EXERCISE DATA:
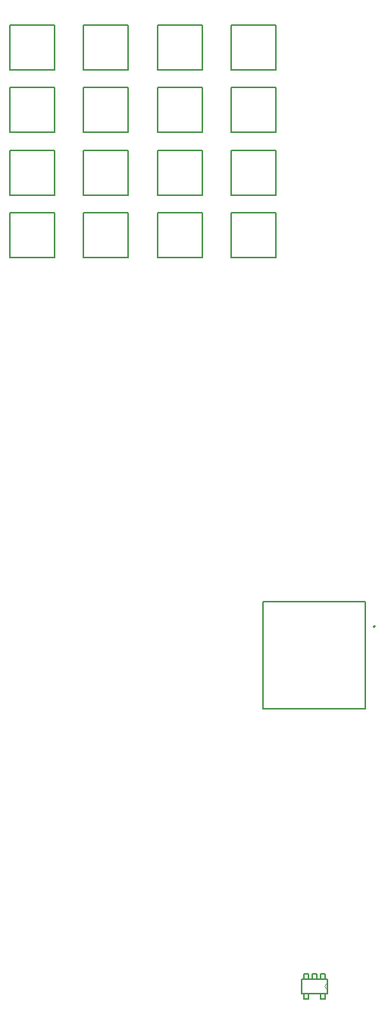
<source format=gbr>
G04 #@! TF.FileFunction,Drawing*
%FSLAX46Y46*%
G04 Gerber Fmt 4.6, Leading zero omitted, Abs format (unit mm)*
G04 Created by KiCad (PCBNEW 4.0.7-e2-6376~58~ubuntu14.04.1) date Tue Sep  5 20:37:50 2017*
%MOMM*%
%LPD*%
G01*
G04 APERTURE LIST*
%ADD10C,0.100000*%
%ADD11C,0.127000*%
%ADD12C,0.152400*%
%ADD13C,0.200000*%
G04 APERTURE END LIST*
D10*
D11*
X115735000Y-33020000D02*
X120735000Y-33020000D01*
X120735000Y-33020000D02*
X120735000Y-28020000D01*
X120735000Y-28020000D02*
X115735000Y-28020000D01*
X115735000Y-28020000D02*
X115735000Y-33020000D01*
X123990000Y-33020000D02*
X128990000Y-33020000D01*
X128990000Y-33020000D02*
X128990000Y-28020000D01*
X128990000Y-28020000D02*
X123990000Y-28020000D01*
X123990000Y-28020000D02*
X123990000Y-33020000D01*
X132245000Y-33020000D02*
X137245000Y-33020000D01*
X137245000Y-33020000D02*
X137245000Y-28020000D01*
X137245000Y-28020000D02*
X132245000Y-28020000D01*
X132245000Y-28020000D02*
X132245000Y-33020000D01*
X140500000Y-33020000D02*
X145500000Y-33020000D01*
X145500000Y-33020000D02*
X145500000Y-28020000D01*
X145500000Y-28020000D02*
X140500000Y-28020000D01*
X140500000Y-28020000D02*
X140500000Y-33020000D01*
X115735000Y-40005000D02*
X120735000Y-40005000D01*
X120735000Y-40005000D02*
X120735000Y-35005000D01*
X120735000Y-35005000D02*
X115735000Y-35005000D01*
X115735000Y-35005000D02*
X115735000Y-40005000D01*
X123990000Y-40005000D02*
X128990000Y-40005000D01*
X128990000Y-40005000D02*
X128990000Y-35005000D01*
X128990000Y-35005000D02*
X123990000Y-35005000D01*
X123990000Y-35005000D02*
X123990000Y-40005000D01*
X132245000Y-40005000D02*
X137245000Y-40005000D01*
X137245000Y-40005000D02*
X137245000Y-35005000D01*
X137245000Y-35005000D02*
X132245000Y-35005000D01*
X132245000Y-35005000D02*
X132245000Y-40005000D01*
X140500000Y-40005000D02*
X145500000Y-40005000D01*
X145500000Y-40005000D02*
X145500000Y-35005000D01*
X145500000Y-35005000D02*
X140500000Y-35005000D01*
X140500000Y-35005000D02*
X140500000Y-40005000D01*
X115735000Y-46990000D02*
X120735000Y-46990000D01*
X120735000Y-46990000D02*
X120735000Y-41990000D01*
X120735000Y-41990000D02*
X115735000Y-41990000D01*
X115735000Y-41990000D02*
X115735000Y-46990000D01*
X123990000Y-46990000D02*
X128990000Y-46990000D01*
X128990000Y-46990000D02*
X128990000Y-41990000D01*
X128990000Y-41990000D02*
X123990000Y-41990000D01*
X123990000Y-41990000D02*
X123990000Y-46990000D01*
X132245000Y-46990000D02*
X137245000Y-46990000D01*
X137245000Y-46990000D02*
X137245000Y-41990000D01*
X137245000Y-41990000D02*
X132245000Y-41990000D01*
X132245000Y-41990000D02*
X132245000Y-46990000D01*
X140500000Y-46990000D02*
X145500000Y-46990000D01*
X145500000Y-46990000D02*
X145500000Y-41990000D01*
X145500000Y-41990000D02*
X140500000Y-41990000D01*
X140500000Y-41990000D02*
X140500000Y-46990000D01*
X115735000Y-53975000D02*
X120735000Y-53975000D01*
X120735000Y-53975000D02*
X120735000Y-48975000D01*
X120735000Y-48975000D02*
X115735000Y-48975000D01*
X115735000Y-48975000D02*
X115735000Y-53975000D01*
X123990000Y-53975000D02*
X128990000Y-53975000D01*
X128990000Y-53975000D02*
X128990000Y-48975000D01*
X128990000Y-48975000D02*
X123990000Y-48975000D01*
X123990000Y-48975000D02*
X123990000Y-53975000D01*
X132245000Y-53975000D02*
X137245000Y-53975000D01*
X137245000Y-53975000D02*
X137245000Y-48975000D01*
X137245000Y-48975000D02*
X132245000Y-48975000D01*
X132245000Y-48975000D02*
X132245000Y-53975000D01*
X140500000Y-53975000D02*
X145500000Y-53975000D01*
X145500000Y-53975000D02*
X145500000Y-48975000D01*
X145500000Y-48975000D02*
X140500000Y-48975000D01*
X140500000Y-48975000D02*
X140500000Y-53975000D01*
D12*
X148352200Y-134412600D02*
X148352200Y-135987400D01*
X148352200Y-135987400D02*
X148606200Y-135987400D01*
X148606200Y-135987400D02*
X149114200Y-135987400D01*
X149114200Y-135987400D02*
X150485800Y-135987400D01*
X151247800Y-135987400D02*
X151247800Y-135504800D01*
X151247800Y-135504800D02*
X151247800Y-134895200D01*
X151247800Y-134895200D02*
X151247800Y-134412600D01*
X151247800Y-134412600D02*
X150993800Y-134412600D01*
X150993800Y-134412600D02*
X150485800Y-134412600D01*
X150485800Y-134412600D02*
X150054000Y-134412600D01*
X150054000Y-134412600D02*
X149546000Y-134412600D01*
X149546000Y-134412600D02*
X149114200Y-134412600D01*
X150993800Y-134412600D02*
X150993800Y-133803000D01*
X150993800Y-133803000D02*
X150485800Y-133803000D01*
X150485800Y-133803000D02*
X150485800Y-134412600D01*
X150054000Y-134412600D02*
X150054000Y-133803000D01*
X150054000Y-133803000D02*
X149546000Y-133803000D01*
X149546000Y-133803000D02*
X149546000Y-134412600D01*
X148352200Y-134412600D02*
X148606200Y-134412600D01*
X148606200Y-134412600D02*
X149114200Y-134412600D01*
X149114200Y-134412600D02*
X149114200Y-133803000D01*
X149114200Y-133803000D02*
X148606200Y-133803000D01*
X148606200Y-133803000D02*
X148606200Y-134412600D01*
X148606200Y-135987400D02*
X148606200Y-136597000D01*
X148606200Y-136597000D02*
X149114200Y-136597000D01*
X149114200Y-136597000D02*
X149114200Y-135987400D01*
X151247800Y-135987400D02*
X150993800Y-135987400D01*
X150993800Y-135987400D02*
X150485800Y-135987400D01*
X150485800Y-135987400D02*
X150485800Y-136597000D01*
X150485800Y-136597000D02*
X150993800Y-136597000D01*
X150993800Y-136597000D02*
X150993800Y-135987400D01*
D10*
X151247800Y-135504800D02*
G75*
G02X151247800Y-134895200I0J304800D01*
G01*
D13*
X144000000Y-104250000D02*
X144000000Y-92286900D01*
X144000000Y-92292700D02*
X155457000Y-92292700D01*
X155451000Y-92298900D02*
X155451000Y-104250000D01*
X155466100Y-104250000D02*
X144000000Y-104250000D01*
X144000000Y-104250000D02*
X144000000Y-93619200D01*
X149734820Y-104250000D02*
X153770740Y-104250000D01*
X149729410Y-104250000D02*
X148388380Y-104250000D01*
X149729530Y-92290500D02*
X153840790Y-92290500D01*
X149730980Y-92287500D02*
X147582740Y-92287500D01*
X156561160Y-95091080D02*
G75*
G03X156561160Y-95091080I-106460J0D01*
G01*
M02*

</source>
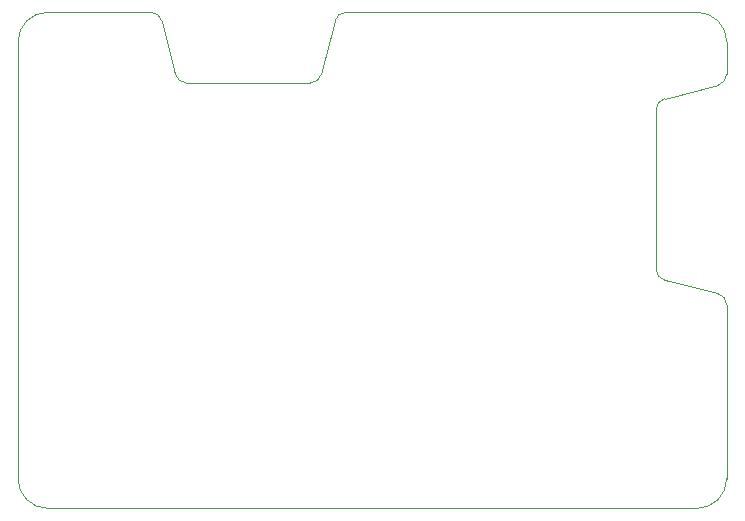
<source format=gm1>
%TF.GenerationSoftware,KiCad,Pcbnew,9.0.2*%
%TF.CreationDate,2025-06-17T20:14:42+02:00*%
%TF.ProjectId,elrs_tx_full,656c7273-5f74-4785-9f66-756c6c2e6b69,rev?*%
%TF.SameCoordinates,Original*%
%TF.FileFunction,Profile,NP*%
%FSLAX46Y46*%
G04 Gerber Fmt 4.6, Leading zero omitted, Abs format (unit mm)*
G04 Created by KiCad (PCBNEW 9.0.2) date 2025-06-17 20:14:42*
%MOMM*%
%LPD*%
G01*
G04 APERTURE LIST*
%TA.AperFunction,Profile*%
%ADD10C,0.050000*%
%TD*%
G04 APERTURE END LIST*
D10*
X94280776Y-46000000D02*
G75*
G02*
X93310583Y-45242549I24J1000100D01*
G01*
X91219224Y-40000000D02*
G75*
G02*
X92189344Y-40757470I-24J-1000000D01*
G01*
X137500000Y-82000000D02*
X82500000Y-82000000D01*
X82500000Y-82000000D02*
G75*
G02*
X80000000Y-79500000I0J2500000D01*
G01*
X105689366Y-45242536D02*
G75*
G02*
X104719224Y-46000023I-970166J242536D01*
G01*
X139242536Y-46189366D02*
X134757464Y-47310634D01*
X140000000Y-45219224D02*
G75*
G02*
X139242549Y-46189417I-1000100J24D01*
G01*
X106810634Y-40757464D02*
G75*
G02*
X107780776Y-39999977I970166J-242536D01*
G01*
X134757464Y-62689366D02*
X139242536Y-63810634D01*
X105689366Y-45242536D02*
X106810634Y-40757464D01*
X134757464Y-62689366D02*
G75*
G02*
X133999977Y-61719224I242536J970166D01*
G01*
X107780776Y-40000000D02*
X137500000Y-40000000D01*
X82500000Y-40000000D02*
X91219224Y-40000000D01*
X92189366Y-40757464D02*
X93310634Y-45242536D01*
X140000000Y-64780776D02*
X140000000Y-79500000D01*
X139242536Y-63810634D02*
G75*
G02*
X140000023Y-64780776I-242536J-970166D01*
G01*
X80000000Y-79500000D02*
X80000000Y-42500000D01*
X140000000Y-45219224D02*
X140000000Y-42500000D01*
X134000000Y-48280776D02*
X134000000Y-61719224D01*
X94280776Y-46000000D02*
X104719224Y-46000000D01*
X134000000Y-48280776D02*
G75*
G02*
X134757451Y-47310583I1000100J-24D01*
G01*
X80000000Y-42500000D02*
G75*
G02*
X82500000Y-40000000I2500000J0D01*
G01*
X140000000Y-79500000D02*
G75*
G02*
X137500000Y-82000000I-2500000J0D01*
G01*
X137500000Y-40000000D02*
G75*
G02*
X140000000Y-42500000I0J-2500000D01*
G01*
M02*

</source>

TASK INSTRUCTIONS:
Of the entries listed above, reproduce only the lines starting at the line containing "X120735000Y-40005000D01*" and ending at the line containing "X137245000Y-40005000D02*". Include both, exactly as they stand.

RESULT OF THIS EXERCISE:
X120735000Y-40005000D01*
X120735000Y-40005000D02*
X120735000Y-35005000D01*
X120735000Y-35005000D02*
X115735000Y-35005000D01*
X115735000Y-35005000D02*
X115735000Y-40005000D01*
X123990000Y-40005000D02*
X128990000Y-40005000D01*
X128990000Y-40005000D02*
X128990000Y-35005000D01*
X128990000Y-35005000D02*
X123990000Y-35005000D01*
X123990000Y-35005000D02*
X123990000Y-40005000D01*
X132245000Y-40005000D02*
X137245000Y-40005000D01*
X137245000Y-40005000D02*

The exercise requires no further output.